Lincoln had found a key to unlock the prison of poverty. Here was an upward path that did not depend on the favor of aristocrats or the force of arms. This was the vision that propelled him into politics. In Indiana, Lincoln experienced the liberating thrill of earning his first half-dollar, for ferrying a pair of strangers to a newfangled steamboat on the Ohio River. Later, having reached manhood, he helped his father move one more time, then left the farm without regret. He soon found himself in New Salem, Ill., a riverside village bursting with hopes, if only its little waterway could be widened for commercial traffic.

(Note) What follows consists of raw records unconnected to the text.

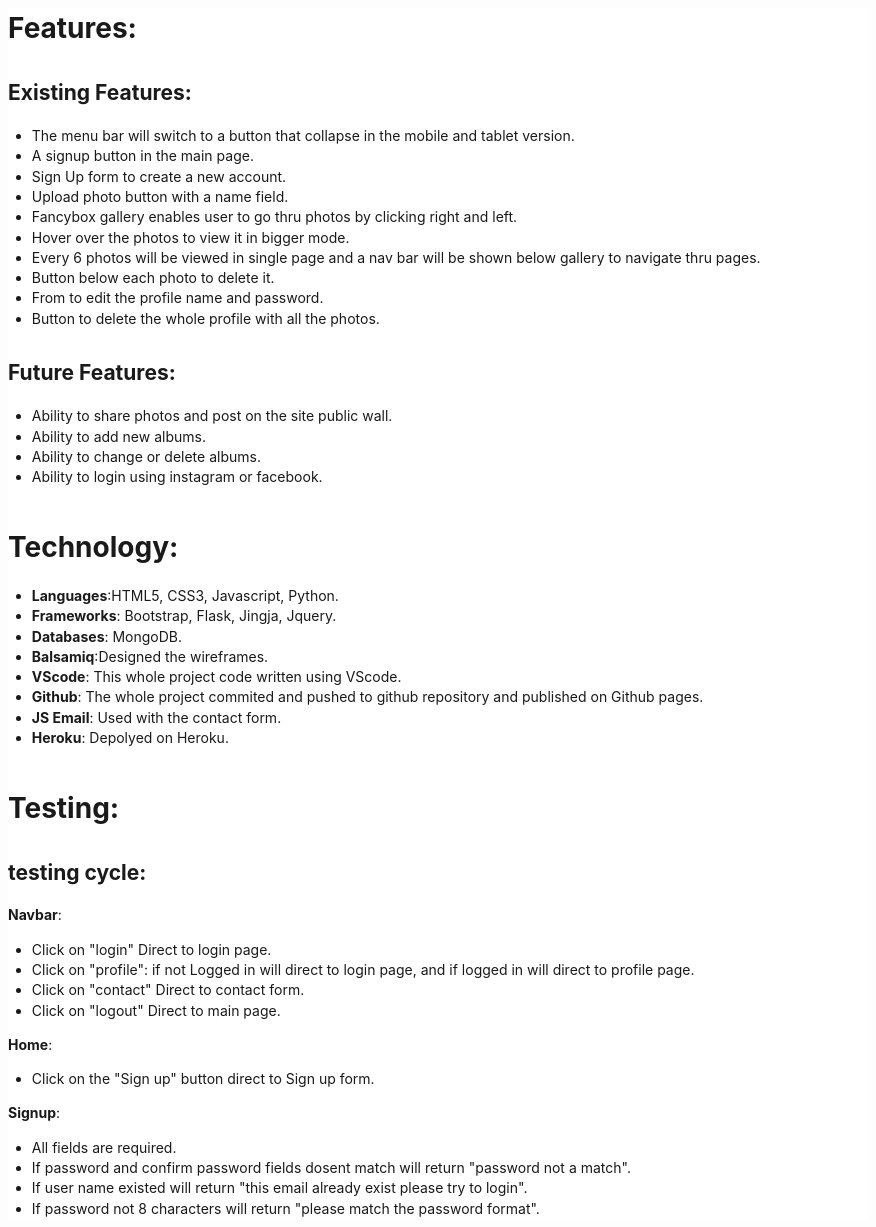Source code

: # Features:
## Existing Features:
* The menu bar will switch to a button that collapse in the mobile and tablet version.
* A signup button in the main page.
* Sign Up form to create a new account.
* Upload photo button with a name field.
* Fancybox gallery enables user to go thru photos by clicking right and left.
* Hover over the photos to view it in bigger mode.
* Every 6 photos will be viewed in single page and a nav bar will be shown below gallery to navigate thru pages.
* Button below each photo to delete it.
* From to edit the profile name and password.
* Button to delete the whole profile with all the photos.

## Future Features:
* Ability to share photos and post on the site public wall.
* Ability to add new albums.
* Ability to change or delete albums.
* Ability to login using instagram or facebook.

# Technology:
* **Languages**:HTML5, CSS3, Javascript, Python.
* **Frameworks**: Bootstrap, Flask, Jingja, Jquery.
* **Databases**: MongoDB.
* **Balsamiq**:Designed the wireframes.
* **VScode**: This whole project code written using VScode.
* **Github**: The whole project commited and pushed to github repository and published on Github pages.
* **JS Email**: Used with the contact form. 
* **Heroku**: Depolyed on Heroku.

# Testing:

## testing cycle:
**Navbar**:
* Click on "login" Direct to login page.
* Click on "profile": 
if not Logged in will direct to login page, and if logged in will direct to profile page.
* Click on "contact" Direct to contact form.
* Click on "logout" Direct to main page.

**Home**:
* Click on the "Sign up" button direct to Sign up form.

**Signup**:
* All fields are required.
* If password and confirm password fields dosent match will return "password not a match".
* If user name existed will return "this email already exist please try to login".
* If password not 8 characters will return "please match the password format".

With this ultimately fruitless project as his first grand undertaking, Lincoln began to puzzle his way toward the goal of becoming "the DeWitt Clinton of Illinois." (See notorious presidential pardons.)
The Right to Rise
"He wanted the government to develop Illinois, to make it a great state in which success would be open to anyone, poor or rich," says Gabor Boritt, a Lincoln scholar at Gettysburg College. Self-taught in economics (as in all other subjects), Lincoln subscribed to the Whig Party's belief that private investment alone was unreliable for creating the canals, railroads, bridges, highways and navigable rivers required for growth. When he emerged from the Indiana woods and moved quickly into the Illinois legislature, Lincoln championed a huge public-works program and a state-chartered bank to back it up.
This aspect of Lincoln's career was largely ignored for the first century after his death, until Boritt came along. His background as a refugee from European tyranny made him keenly receptive to Lincoln's economic philosophy, which Boritt eventually dubbed "the right to rise." By 1956, when he joined the Hungarian revolt against Soviet communist rule, Boritt already had a lifetime's experience of oppression: forced from home by the Nazis, close relatives murdered at Auschwitz, father and brother seized by Stalin's minions. He recalls the words of the Gettysburg Address resounding from the radios of Budapest to inspire the uprising.
Boritt's first book Lincoln and the Economics of the American Dream was published in 1978 and has come to be viewed as one of the most important (if under-read) works on the 16th President. His Lincoln was a man far removed from the familiar yarn-spinning charmer of the cracker barrel: enterprising, visionary and persuasive. Still in his 20s, as a member of the legislature's finance committee, Lincoln became a driving force in the development of preindustrial Illinois.
In this role, he first experienced an economic collapse: the crash of 1837, which brought on one of America's deepest depressions. Financial markets froze; government debt soared; public opinion soured on the maneuvering of bankers and the schemes of politicians. At the risk of his budding political career, Lincoln struggled to save the canals and railroads. Once, when his opponents tried to force a vote against the state bank, Lincoln clambered from a statehouse window in a wild attempt to derail their plans.